Re: Resizing a view to match the main NSWindow size?
- Subject: Re: Resizing a view to match the main NSWindow size?
- From: Graham Reitz <email@hidden>
- Date: Sun, 25 May 2008 23:19:23 -0500
Thanks Eric. I have a CustomOpenGLView example that I downloaded from
the apple development site (http://developer.apple.com/samplecode/Custom_Cocoa_OpenGL/listing5.html
).
Hopefully that has what I am looking for.
Use NSOpenGLView. It's whole reason to exist is to simplify setup
and use of OpenGL in a Cocoa application. Why on earth would you
assume you don't want to use NSOpenGLView ?
For Knowledge and a deeper understanding of how this works. That's
usually a good reason and lauded in some circles.
I really don't mind doing it the 'painful' way (according to some
folks). I've been doing it that way for over 15 years in the c++ world.
I have not done any OpenGL programming and very little gui development
and just started obj-c programming this weekend.
-graham
On May 25, 2008, at 11:02 PM, Erik Buck wrote:
Use NSOpenGLView. It's whole reason to exist is to simplify setup
and use of OpenGL in a Cocoa application. Why on earth would you
assume you don't want to use NSOpenGLView ?

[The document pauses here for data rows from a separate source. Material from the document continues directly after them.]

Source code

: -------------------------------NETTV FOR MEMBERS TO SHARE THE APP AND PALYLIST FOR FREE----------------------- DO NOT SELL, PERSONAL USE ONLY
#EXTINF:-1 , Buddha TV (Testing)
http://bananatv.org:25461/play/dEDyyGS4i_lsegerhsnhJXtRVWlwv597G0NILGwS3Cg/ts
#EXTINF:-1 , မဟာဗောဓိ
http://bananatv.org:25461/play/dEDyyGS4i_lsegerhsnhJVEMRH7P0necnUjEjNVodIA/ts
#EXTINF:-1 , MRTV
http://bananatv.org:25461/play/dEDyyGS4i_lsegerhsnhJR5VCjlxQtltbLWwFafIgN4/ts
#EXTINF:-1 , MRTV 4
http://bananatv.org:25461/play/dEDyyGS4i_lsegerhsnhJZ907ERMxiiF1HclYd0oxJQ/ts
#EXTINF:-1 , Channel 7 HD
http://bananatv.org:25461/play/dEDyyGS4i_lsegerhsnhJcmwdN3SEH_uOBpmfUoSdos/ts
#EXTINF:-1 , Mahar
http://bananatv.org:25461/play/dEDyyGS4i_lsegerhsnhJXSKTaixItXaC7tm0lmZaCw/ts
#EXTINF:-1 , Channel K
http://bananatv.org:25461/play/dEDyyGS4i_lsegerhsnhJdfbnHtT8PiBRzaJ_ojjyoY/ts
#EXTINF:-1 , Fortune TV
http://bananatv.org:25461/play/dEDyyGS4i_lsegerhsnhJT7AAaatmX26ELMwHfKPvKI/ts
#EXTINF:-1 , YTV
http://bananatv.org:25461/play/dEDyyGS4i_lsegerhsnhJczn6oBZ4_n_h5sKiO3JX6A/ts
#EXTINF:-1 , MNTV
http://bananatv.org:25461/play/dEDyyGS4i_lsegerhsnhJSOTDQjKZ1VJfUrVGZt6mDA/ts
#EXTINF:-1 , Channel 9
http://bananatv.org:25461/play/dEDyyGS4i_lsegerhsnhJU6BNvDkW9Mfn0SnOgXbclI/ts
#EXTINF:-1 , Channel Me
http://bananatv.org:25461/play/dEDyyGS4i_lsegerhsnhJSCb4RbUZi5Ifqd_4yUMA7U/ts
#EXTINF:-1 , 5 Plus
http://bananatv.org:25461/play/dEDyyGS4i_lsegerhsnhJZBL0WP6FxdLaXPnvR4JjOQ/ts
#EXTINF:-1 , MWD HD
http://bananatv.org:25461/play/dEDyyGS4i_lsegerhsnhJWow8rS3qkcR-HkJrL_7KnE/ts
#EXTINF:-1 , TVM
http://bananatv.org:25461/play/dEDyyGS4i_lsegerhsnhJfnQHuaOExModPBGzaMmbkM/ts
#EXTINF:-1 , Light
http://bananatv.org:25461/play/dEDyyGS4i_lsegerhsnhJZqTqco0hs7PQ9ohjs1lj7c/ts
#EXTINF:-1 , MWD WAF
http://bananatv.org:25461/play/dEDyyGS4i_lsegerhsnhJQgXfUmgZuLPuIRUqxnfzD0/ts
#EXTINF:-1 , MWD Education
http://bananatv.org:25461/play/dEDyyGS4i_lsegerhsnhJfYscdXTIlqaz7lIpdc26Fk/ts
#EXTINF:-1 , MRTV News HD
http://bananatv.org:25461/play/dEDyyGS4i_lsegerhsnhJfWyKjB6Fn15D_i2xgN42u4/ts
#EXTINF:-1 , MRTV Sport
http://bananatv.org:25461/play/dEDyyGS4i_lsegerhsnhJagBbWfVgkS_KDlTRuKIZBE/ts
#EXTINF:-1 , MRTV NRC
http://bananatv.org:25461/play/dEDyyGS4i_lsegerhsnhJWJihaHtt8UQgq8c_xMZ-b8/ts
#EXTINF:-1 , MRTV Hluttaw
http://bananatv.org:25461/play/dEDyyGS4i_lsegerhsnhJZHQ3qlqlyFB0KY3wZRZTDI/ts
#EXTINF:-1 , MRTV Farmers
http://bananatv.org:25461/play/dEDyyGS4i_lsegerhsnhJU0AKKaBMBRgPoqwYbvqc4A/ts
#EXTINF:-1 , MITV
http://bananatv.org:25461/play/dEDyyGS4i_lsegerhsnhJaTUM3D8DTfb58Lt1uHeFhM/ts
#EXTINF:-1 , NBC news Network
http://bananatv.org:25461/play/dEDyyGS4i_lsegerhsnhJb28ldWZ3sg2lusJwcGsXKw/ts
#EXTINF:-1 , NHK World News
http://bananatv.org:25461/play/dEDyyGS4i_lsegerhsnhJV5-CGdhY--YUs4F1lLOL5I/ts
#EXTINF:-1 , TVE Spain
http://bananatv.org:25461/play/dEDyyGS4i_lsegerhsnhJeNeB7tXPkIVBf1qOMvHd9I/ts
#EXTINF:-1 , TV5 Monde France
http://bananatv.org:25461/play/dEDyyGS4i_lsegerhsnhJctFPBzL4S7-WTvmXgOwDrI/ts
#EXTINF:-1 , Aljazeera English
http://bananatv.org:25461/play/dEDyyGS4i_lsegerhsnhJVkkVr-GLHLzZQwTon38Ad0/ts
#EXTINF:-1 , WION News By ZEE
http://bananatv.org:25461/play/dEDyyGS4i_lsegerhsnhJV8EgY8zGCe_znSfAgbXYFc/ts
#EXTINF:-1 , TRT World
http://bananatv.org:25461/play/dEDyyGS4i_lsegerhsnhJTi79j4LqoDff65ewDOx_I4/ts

You see garbage after resizing the window because openGL has a fixed
size frame buffer at the time the context is created. When the
window is resized, the frame buffer isn't automatically increased so
it doesn't contain any data in the newly revealed area of the
window. One of the advantages of NSOpenGLView is that it handles
the frame buffer resize.
If you handle this yourself, you will have to replace or update the
opengl context. Apple provides an example of doing it the hard way.